■ Source material:

►

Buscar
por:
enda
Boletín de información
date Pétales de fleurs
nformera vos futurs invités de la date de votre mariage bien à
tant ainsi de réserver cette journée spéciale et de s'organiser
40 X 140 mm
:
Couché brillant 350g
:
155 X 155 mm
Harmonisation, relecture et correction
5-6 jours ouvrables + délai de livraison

◄
►

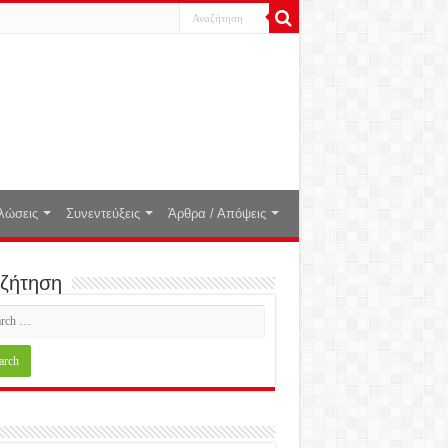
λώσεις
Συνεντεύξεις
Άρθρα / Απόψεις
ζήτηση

◄

■ Task goal:
Output exactly the lines of the material above from the one containing "date Pétales de fleurs" up to and including the one containing "5-6 jours ouvrables + délai de livraison".

■ Response for this exercise:
date Pétales de fleurs
nformera vos futurs invités de la date de votre mariage bien à
tant ainsi de réserver cette journée spéciale et de s'organiser
40 X 140 mm
:
Couché brillant 350g
:
155 X 155 mm
Harmonisation, relecture et correction
5-6 jours ouvrables + délai de livraison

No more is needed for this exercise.